Yes, yes, some buyers pay attention to CPU performance for weather
prediction, or movie rendering, or various other important applications.
But most of these applications have the same basic bottlenecks as video
games: most importantly, low-precision multiplications and additions. 

Do CPU designers spend area on niche operations such as _binary-field_
multiplication? Sometimes, yes, but not much area. Given how CPUs are
actually used, CPU designers see vastly more benefit to spending area
on, e.g., vectorized floating-point multipliers.

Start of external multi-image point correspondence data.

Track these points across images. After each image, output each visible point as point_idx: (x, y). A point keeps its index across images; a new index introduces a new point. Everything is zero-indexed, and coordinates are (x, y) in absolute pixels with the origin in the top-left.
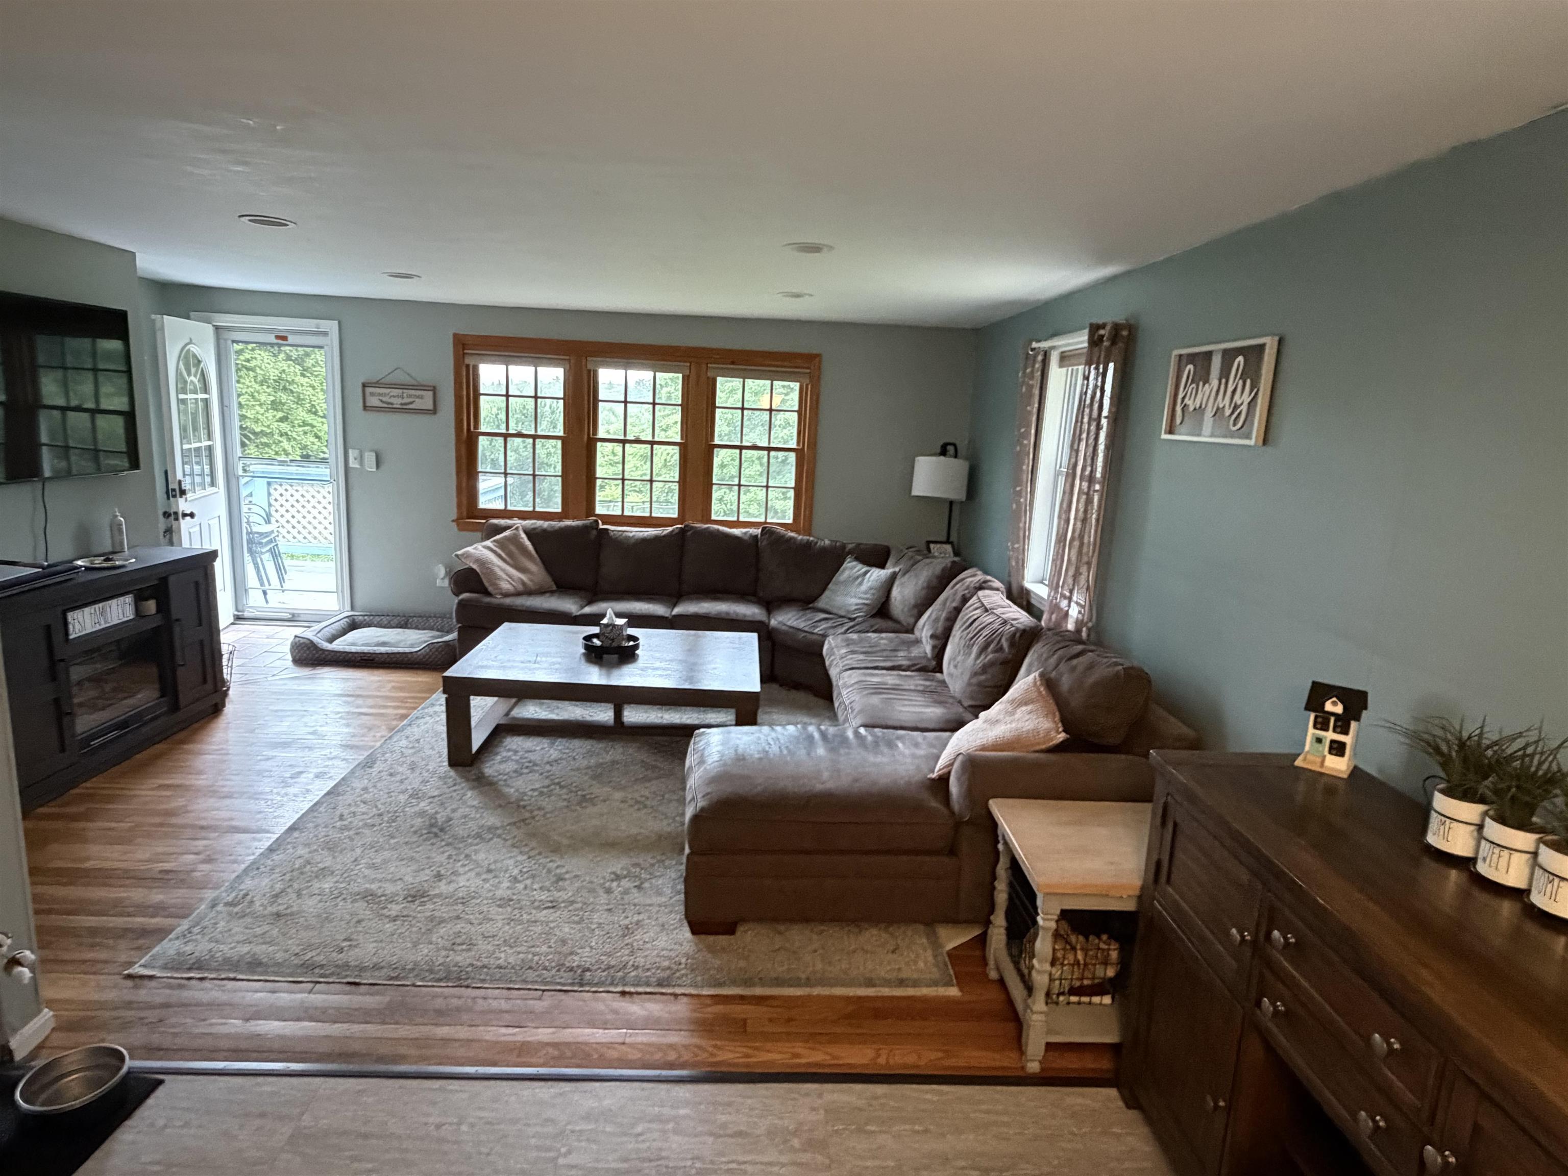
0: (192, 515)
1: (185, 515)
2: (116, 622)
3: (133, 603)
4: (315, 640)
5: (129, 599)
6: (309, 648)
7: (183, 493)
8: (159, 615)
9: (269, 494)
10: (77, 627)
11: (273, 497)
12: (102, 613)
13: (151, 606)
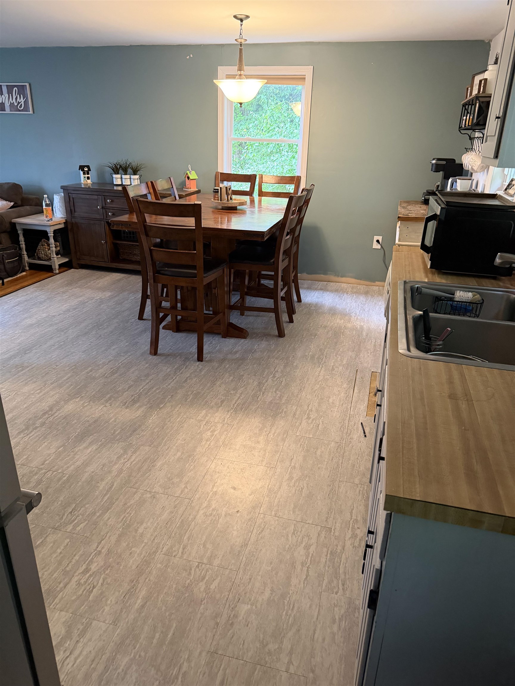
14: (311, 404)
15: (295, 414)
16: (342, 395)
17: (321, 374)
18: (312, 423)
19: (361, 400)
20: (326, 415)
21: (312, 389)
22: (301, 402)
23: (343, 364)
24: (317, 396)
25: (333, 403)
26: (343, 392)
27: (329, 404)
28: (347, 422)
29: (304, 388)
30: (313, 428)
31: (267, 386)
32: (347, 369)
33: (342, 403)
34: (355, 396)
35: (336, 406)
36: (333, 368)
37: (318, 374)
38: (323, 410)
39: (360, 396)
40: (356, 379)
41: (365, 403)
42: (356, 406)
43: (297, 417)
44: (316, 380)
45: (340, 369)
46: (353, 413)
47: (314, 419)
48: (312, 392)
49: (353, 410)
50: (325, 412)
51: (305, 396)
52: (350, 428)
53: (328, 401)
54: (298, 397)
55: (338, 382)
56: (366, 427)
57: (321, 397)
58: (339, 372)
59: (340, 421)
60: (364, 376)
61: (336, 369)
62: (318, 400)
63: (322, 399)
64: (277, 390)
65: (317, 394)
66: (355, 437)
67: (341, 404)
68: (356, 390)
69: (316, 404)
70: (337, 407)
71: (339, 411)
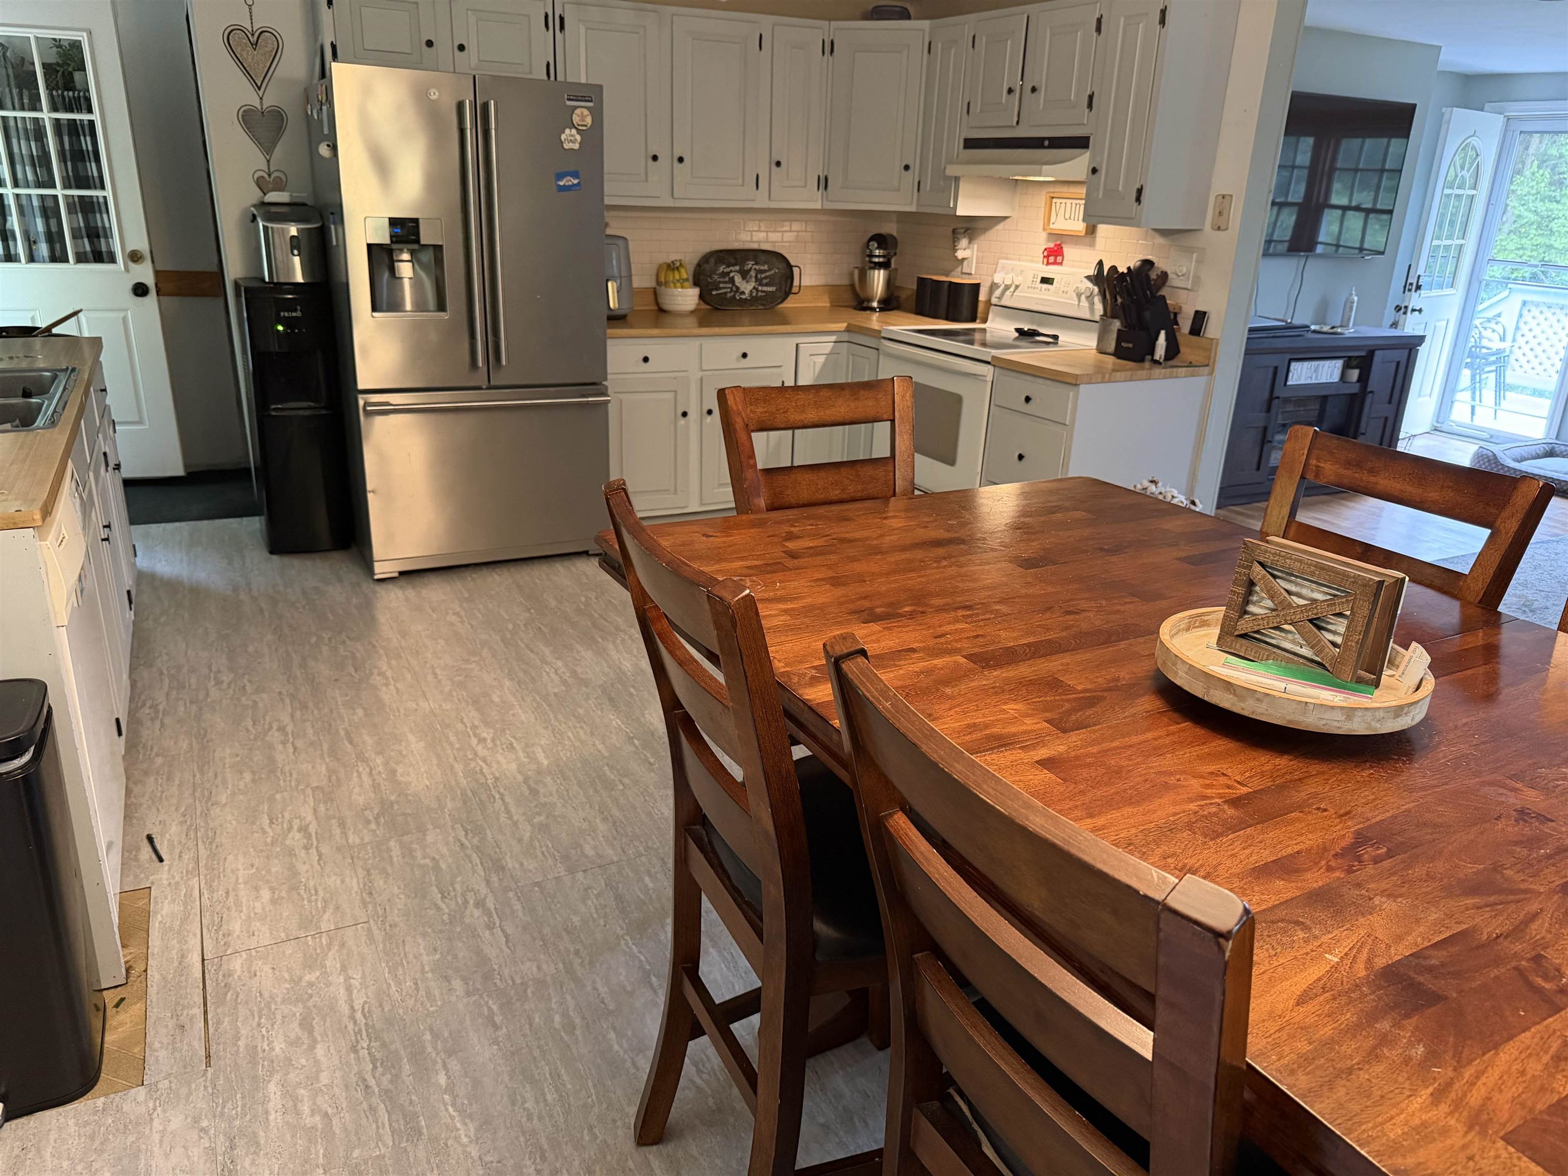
0: (1420, 311)
1: (1413, 310)
2: (1323, 380)
3: (1341, 369)
4: (1500, 455)
5: (1339, 363)
6: (1489, 461)
7: (1418, 287)
8: (1358, 384)
9: (1521, 316)
10: (1295, 376)
11: (1523, 320)
12: (1316, 371)
13: (1354, 374)
14: (316, 864)
15: (342, 825)
16: (236, 926)
17: (342, 979)
18: (290, 822)
19: (171, 928)
20: (262, 851)
21: (337, 908)
22: (344, 858)
23: (277, 1077)
24: (313, 892)
25: (257, 889)
26: (238, 937)
27: (268, 882)
28: (203, 853)
29: (364, 904)
30: (282, 813)
31: (473, 868)
32: (253, 1051)
33: (231, 899)
34: (195, 935)
35: (245, 883)
36: (311, 1031)
37: (350, 973)
38: (276, 861)
39: (179, 942)
40: (206, 1012)
41: (157, 925)
42: (185, 904)
43: (334, 822)
44: (343, 945)
45: (281, 1038)
46: (190, 883)
47: (289, 832)
48: (332, 899)
49: (192, 890)
50: (268, 857)
51: (347, 880)
52: (191, 844)
53: (273, 890)
54: (362, 867)
55: (267, 968)
56: (151, 858)
57: (299, 894)
58: (279, 1017)
59: (220, 850)
60: (174, 1042)
61: (295, 1029)
62: (303, 880)
63: (294, 888)
64: (437, 868)
65: (314, 898)
66: (174, 829)
67: (232, 894)
68: (197, 959)
69: (302, 868)
70: (240, 881)
71: (233, 871)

Intel is doubling the vector size in its newest CPUs---again!---this
time from 256 bits to 512 bits. The design principles explained in

   https://cr.yp.to/snuffle/design.pdf (especially parallelization)
   https://cr.yp.to/snuffle/speed.pdf (see in particular Section 12)

allow Salsa20 and ChaCha20 to take direct advantage of this increase in
vector size---and also of other improvements that Intel has been adding,
such as extra vector units and three-operand instructions. Intel is also
adding vectorized rotations (which take very little extra hardware area
on top of shifts), so add-shift-shift-merge-xor becomes add-rotate-xor.

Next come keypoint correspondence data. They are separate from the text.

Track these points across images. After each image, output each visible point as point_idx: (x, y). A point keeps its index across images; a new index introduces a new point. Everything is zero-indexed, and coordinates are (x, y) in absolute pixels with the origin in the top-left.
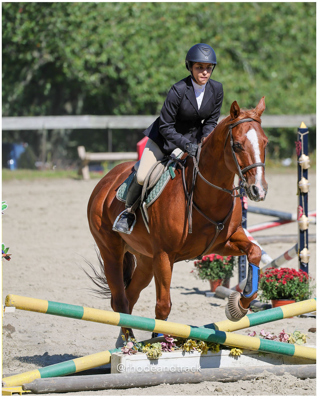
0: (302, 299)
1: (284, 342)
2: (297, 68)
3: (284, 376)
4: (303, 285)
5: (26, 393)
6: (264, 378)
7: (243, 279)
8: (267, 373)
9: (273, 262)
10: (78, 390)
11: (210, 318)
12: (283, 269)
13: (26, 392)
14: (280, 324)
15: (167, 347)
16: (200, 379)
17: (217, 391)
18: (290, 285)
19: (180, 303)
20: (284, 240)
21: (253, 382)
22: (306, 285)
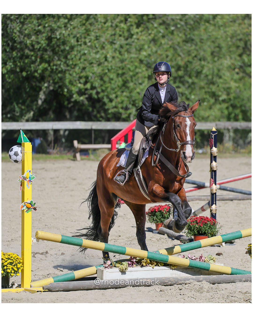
0: (212, 236)
1: (202, 261)
3: (202, 282)
4: (213, 227)
5: (45, 291)
6: (190, 283)
8: (191, 281)
9: (194, 213)
11: (156, 246)
12: (201, 217)
17: (161, 291)
18: (205, 227)
20: (200, 199)
21: (183, 286)
22: (215, 227)
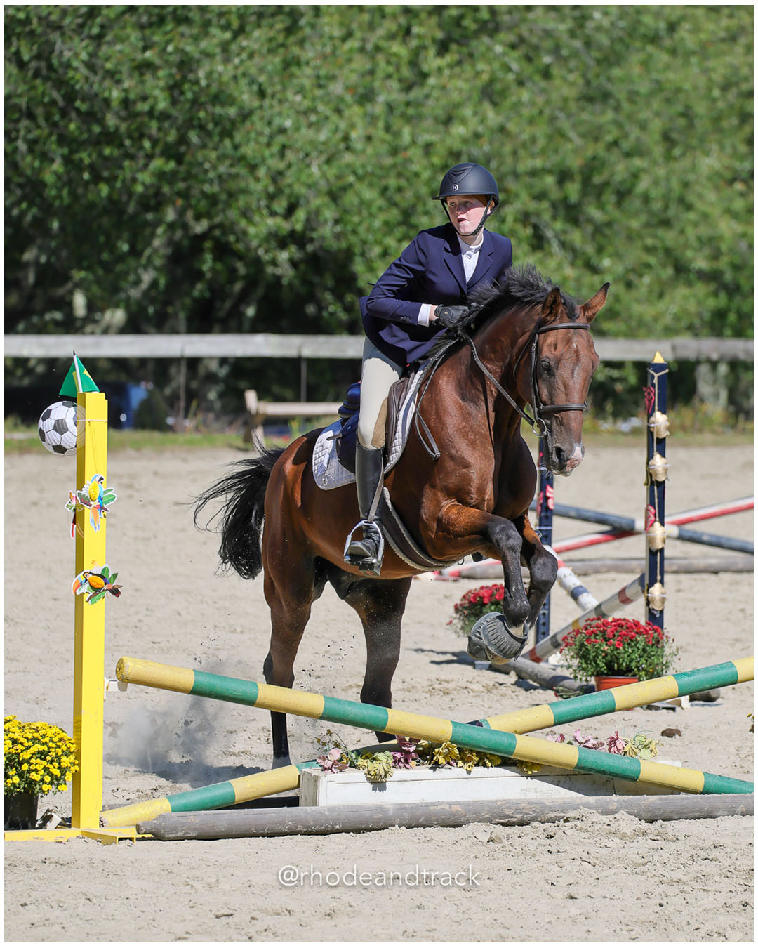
0: (651, 676)
1: (615, 753)
2: (649, 250)
3: (616, 815)
4: (653, 651)
5: (143, 839)
6: (578, 819)
7: (544, 638)
8: (584, 811)
9: (599, 607)
10: (239, 835)
11: (482, 708)
12: (618, 620)
13: (143, 837)
14: (609, 721)
15: (403, 760)
16: (462, 820)
17: (492, 841)
18: (630, 650)
19: (428, 680)
20: (620, 567)
21: (558, 826)
22: (659, 650)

Poly1305 is similarly parallelizable, with slightly more effort. It also
benefits from Intel's continued attention to the speed of multipliers.
Intel's newest optimization here is the introduction of very efficient
52-bit multipliers that expose the internals of the floating-point
multipliers. This is essentially what was requested in, e.g.,

   * https://cr.yp.to/talks/2002.06.15/slides.ps (last slide, reusing
     the 64-bit extended-precision floating-point multiplier) and

   * https://blog.cr.yp.to/20140517-insns.html (reusing the
     53-bit double-precision vector floating-point multiplier, very
     close to what Intel subsequently announced).

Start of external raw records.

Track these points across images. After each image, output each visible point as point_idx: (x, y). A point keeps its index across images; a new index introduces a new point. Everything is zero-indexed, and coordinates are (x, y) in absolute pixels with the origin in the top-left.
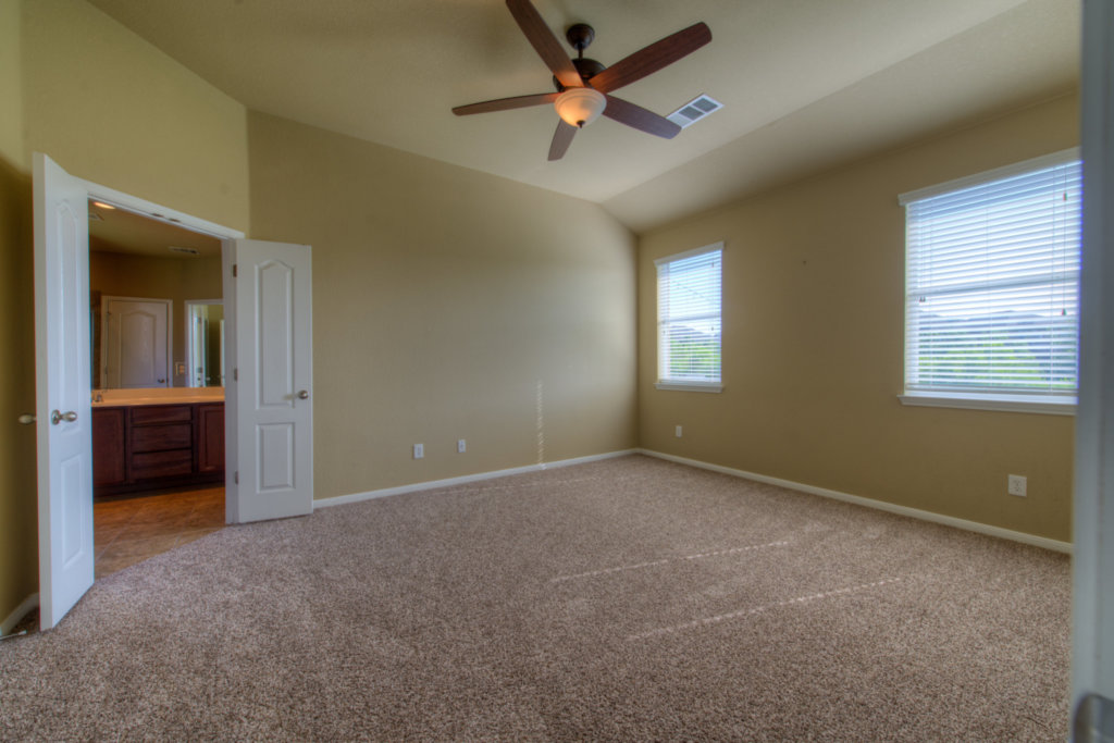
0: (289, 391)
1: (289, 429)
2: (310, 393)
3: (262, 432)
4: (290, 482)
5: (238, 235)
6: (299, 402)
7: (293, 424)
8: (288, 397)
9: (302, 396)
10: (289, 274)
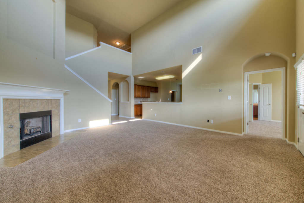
0: (268, 104)
1: (267, 109)
2: (271, 104)
3: (263, 109)
4: (267, 116)
5: (260, 84)
6: (269, 105)
7: (268, 108)
8: (267, 105)
9: (270, 104)
10: (268, 88)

This will---with very little hardware cost---also speed up conservative
prime-field ECC and many further applications.

The reasons that CPUs can make simple vector arithmetic run really fast
are related, at a fundamental hardware-design level, to the reasons that
the same instructions take constant time on most CPUs. The story is
quite different for variable data indices: these naturally create
variations in timing and are hard to efficiently vectorize. For the same
reasons, variable instruction indices (i.e., branches) naturally create
variations in timing and are hard to efficiently vectorize.

AES was never (and GCM was never) designed to run quickly in software
using common arithmetic instructions: it relied critically on variable
data indices for performance. This approach turned out to be a security
nightmare, producing many successful timing attacks. Even in contexts
where timing attacks weren't a concern, this approach vectorized poorly,
with performance falling farther and farther behind pure arithmetic
designs as CPUs evolved in predictable ways.

Adding hardware for AES arithmetic, particularly inversion in GF(256),
deals with the timing attacks but costs quite a bit of hardware area for
yet another niche operation. Intel decided that on its large cores it
could justify the area for 8 inverters, and then for 16 inverters, and
probably 32 on future cores---but this is only a small percentage of the
overall area of Intel's vector units, and the percentage doesn't seem to
be increasing as the years go by.

This is why 12-round AES-192 isn't beating 12-round ChaCha12-256. Yes,
there's some special-purpose hardware for AES, but there's much more
general-purpose hardware for vector computations, and ChaCha takes
advantage of this general-purpose hardware.

---Dan